* _Extrait du texte_
┄┄┄┄┄┄

C'est grâce à vous que l'équipe a pu tourner dans la cité de Sevran.
C'est là où j'ai grandi. J'avais dit à Julien qu'il était préférable de tourner au cœur de Sevran par souci de réalisme. Cela s'est super bien passé parce que je gère le quartier : j'ai parlé à mes potes en amont du tournage et je leur ai expliqué qu'on serait sur place pendant dix jours. Du coup, on a pu faire ce qu'on voulait, y compris des explosions : mes amis surveillaient les camions de la régie et on n'a même pas eu un pneu de voiture crevé, ce qui est exceptionnel dans une ville comme Sevran !
Parlez-moi de Julien Leclercq.
J'ai connu des réalisateurs de clips beaucoup plus compliqués que lui alors qu'un clip ne dure que trois minutes ! Je ne l'ai jamais vu s'énerver. Il gardait son calme en toute occasion : il est droit dans ses bottes, il dirige très bien, il a beaucoup d'empathie pour les acteurs, surtout pour moi qui suis novice. Même quand je me trompais, il venait m'expliquer ce qu'il fallait faire avec beaucoup de persuasion. Il savait ce qu'il voulait et il savait que je pouvais arriver à ce que lui avait en tête.

┄┄┄┄┄┄

* _Consigne écrite a_
Réécrivez la liste en CSV à deux colonnes nommées « enonce » et « reponse », depuis son début jusqu'à la ligne contenant « Noted: 8.19.33 » incluse. Mettez une ligne par texte avec sa réponse, chaque champ entre guillemets et les retours à la ligne remplacés par des espaces.
L'extrait et la liste ne proviennent pas de la même source.

┄┄┄┄┄┄

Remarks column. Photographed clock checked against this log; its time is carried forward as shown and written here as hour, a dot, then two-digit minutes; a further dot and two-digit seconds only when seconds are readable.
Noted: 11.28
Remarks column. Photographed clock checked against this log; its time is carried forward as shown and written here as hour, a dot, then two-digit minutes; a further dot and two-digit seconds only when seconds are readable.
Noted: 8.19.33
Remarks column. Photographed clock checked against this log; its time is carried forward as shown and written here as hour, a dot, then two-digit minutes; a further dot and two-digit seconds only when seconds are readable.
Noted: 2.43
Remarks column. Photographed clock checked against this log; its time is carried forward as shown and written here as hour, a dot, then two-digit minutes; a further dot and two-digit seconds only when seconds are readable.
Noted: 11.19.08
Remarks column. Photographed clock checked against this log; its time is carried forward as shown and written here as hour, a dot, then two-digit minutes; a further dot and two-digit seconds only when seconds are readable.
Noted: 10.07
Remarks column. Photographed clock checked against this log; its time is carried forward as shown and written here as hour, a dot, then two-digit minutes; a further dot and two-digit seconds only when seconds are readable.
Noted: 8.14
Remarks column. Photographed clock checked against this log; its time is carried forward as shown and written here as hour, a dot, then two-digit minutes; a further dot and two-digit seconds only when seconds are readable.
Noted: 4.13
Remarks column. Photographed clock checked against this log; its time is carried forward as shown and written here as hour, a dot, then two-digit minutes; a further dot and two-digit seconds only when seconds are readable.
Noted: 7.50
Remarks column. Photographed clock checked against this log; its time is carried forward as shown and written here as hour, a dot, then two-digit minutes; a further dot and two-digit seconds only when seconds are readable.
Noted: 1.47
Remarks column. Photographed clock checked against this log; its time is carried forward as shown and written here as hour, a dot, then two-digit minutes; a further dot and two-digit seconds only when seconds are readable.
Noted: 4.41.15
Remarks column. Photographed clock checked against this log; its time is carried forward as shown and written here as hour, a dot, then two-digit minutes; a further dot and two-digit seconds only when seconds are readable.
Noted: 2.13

┄┄┄┄┄┄

* _Consigne écrite b_
D'après l'extrait, pendant combien de jours l'équipe allait-elle rester sur place à Sevran ?

* _Résultat obtenu a_
enonce,reponse
"Remarks column. Photographed clock checked against this log; its time is carried forward as shown and written here as hour, a dot, then two-digit minutes; a further dot and two-digit seconds only when seconds are readable. Noted:","11.28"
"Remarks column. Photographed clock checked against this log; its time is carried forward as shown and written here as hour, a dot, then two-digit minutes; a further dot and two-digit seconds only when seconds are readable. Noted:","8.19.33"

* _Résultat obtenu b_
Pendant dix jours.